| HN Mirror

Y	Hacker News new \| ask \| show \| jobs

by alextp 5149 days ago

Mapreduce as a concept goes beyond lisp implementations. On the surface it might seem like the point of mapreduce is expressing computations in terms of map and reduce functions. It isn't.

The point of mapreduce is reducing the problem of high-throughput fault-tolerant distributed systems to a very efficient and reliable distributed sorting algorithm (the shuffle phase, which is implemented by the implementations of mapreduce and not by the user code). If you can express all synchronization in your algorithm in terms of sorting, then whatever you do before sorting (map) or after it (reduce) is kind of trivial, as the hard part is taken care of by the framework.

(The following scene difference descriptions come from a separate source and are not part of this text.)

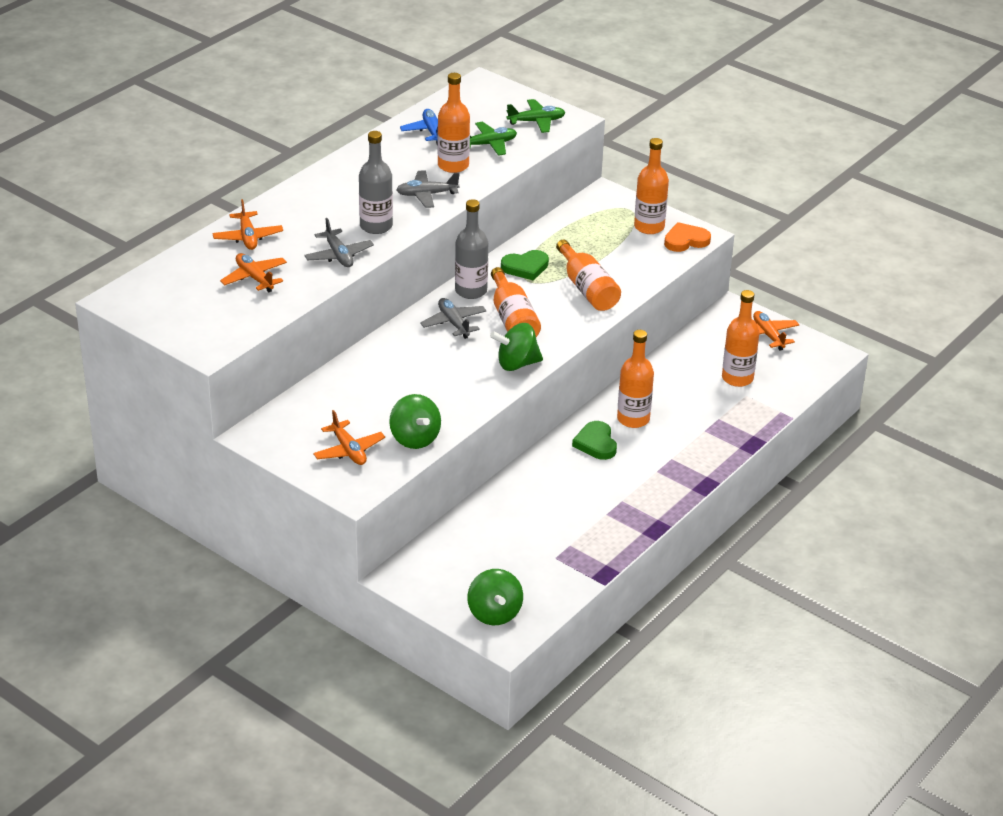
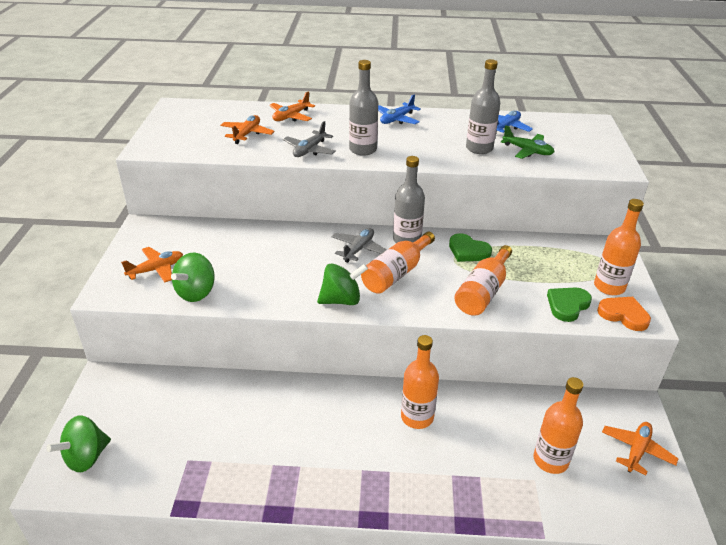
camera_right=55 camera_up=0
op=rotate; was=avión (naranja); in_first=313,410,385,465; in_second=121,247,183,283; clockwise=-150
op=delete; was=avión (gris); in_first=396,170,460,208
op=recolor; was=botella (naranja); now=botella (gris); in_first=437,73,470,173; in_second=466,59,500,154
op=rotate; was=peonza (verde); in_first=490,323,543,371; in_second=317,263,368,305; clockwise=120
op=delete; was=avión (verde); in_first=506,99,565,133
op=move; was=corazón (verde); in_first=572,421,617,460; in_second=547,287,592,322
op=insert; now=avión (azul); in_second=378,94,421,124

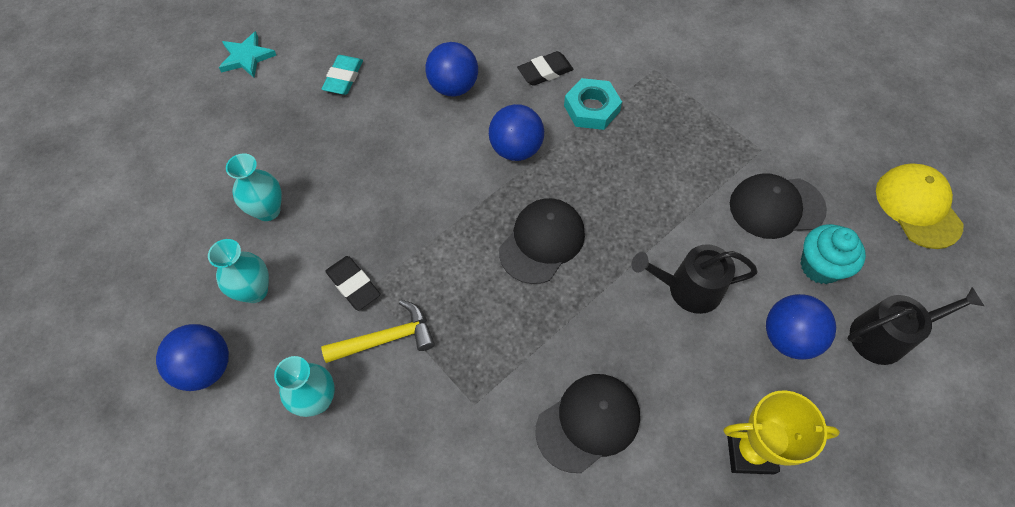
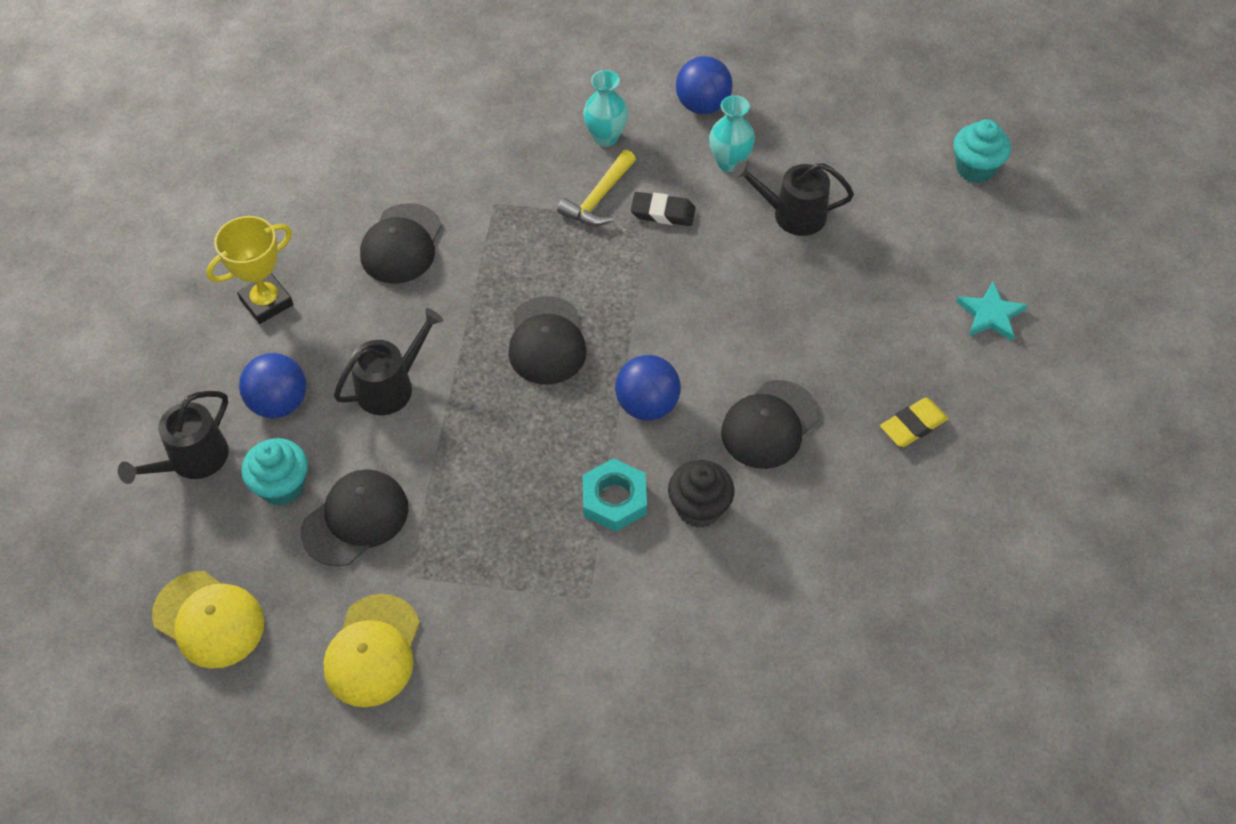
camera_right=140 camera_up=-5
op=replace; was=florero (turquesa); now=regadera (negro); in_first=226,153,282,221; in_second=732,160,854,236
op=delete; was=goma de borrar (turquesa); in_first=321,55,363,95
op=replace; was=pelota (azul); now=gorra (negro); in_first=425,42,478,96; in_second=721,380,819,469
op=replace; was=goma de borrar (negro); now=magdalena (negro); in_first=517,51,574,86; in_second=668,460,735,528
op=insert; now=gorra (amarillo); in_second=323,594,420,707
op=insert; now=goma de borrar (amarillo); in_second=880,398,948,447
op=insert; now=magdalena (turquesa); in_second=954,119,1011,183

This abstraction is novel, and profoundly useful, and that's the point of mapreduce, not so much the actual map() and reduce() functions.

1 comments

fa_il 5149 days ago

Sorry, but applying an old concept to a new problem (actually just new buzzwords... it's only the size of the problem that's new) does not make a "novel" solution. Moreover, it's an obvious solution. But I guess that depends on who is doing the programming.

I would love to see how programmers with large clusters at their disposal were approaching large datasets before the moment they realized splitting the task into smaller pieces was what they should do.

alextp 5148 days ago

It's not about splitting the task into smaller pieces. It's about factoring out the parts of the task that need synchronization among all machines into one specific subroutine (groupBy) which makes mapreduce so powerful.

If you speak with people experienced in multithreaded and distributed programming you will see that synchronization with fault-tolerance is _hard_, and mapreduce provides a widely-applicable set of sufficient conditions for an algorithm to be executable with implicit fault-tolerance and implicit synchronization.

Without mapreduce-like abstractions eveyr piece of software has to be responsible for its own (1) checkpointing (to recover from errors), (2) checksumming (to ensure that no errors happened), and (3) distributed communication (to make sure the global state becomes global and the local state becomes local).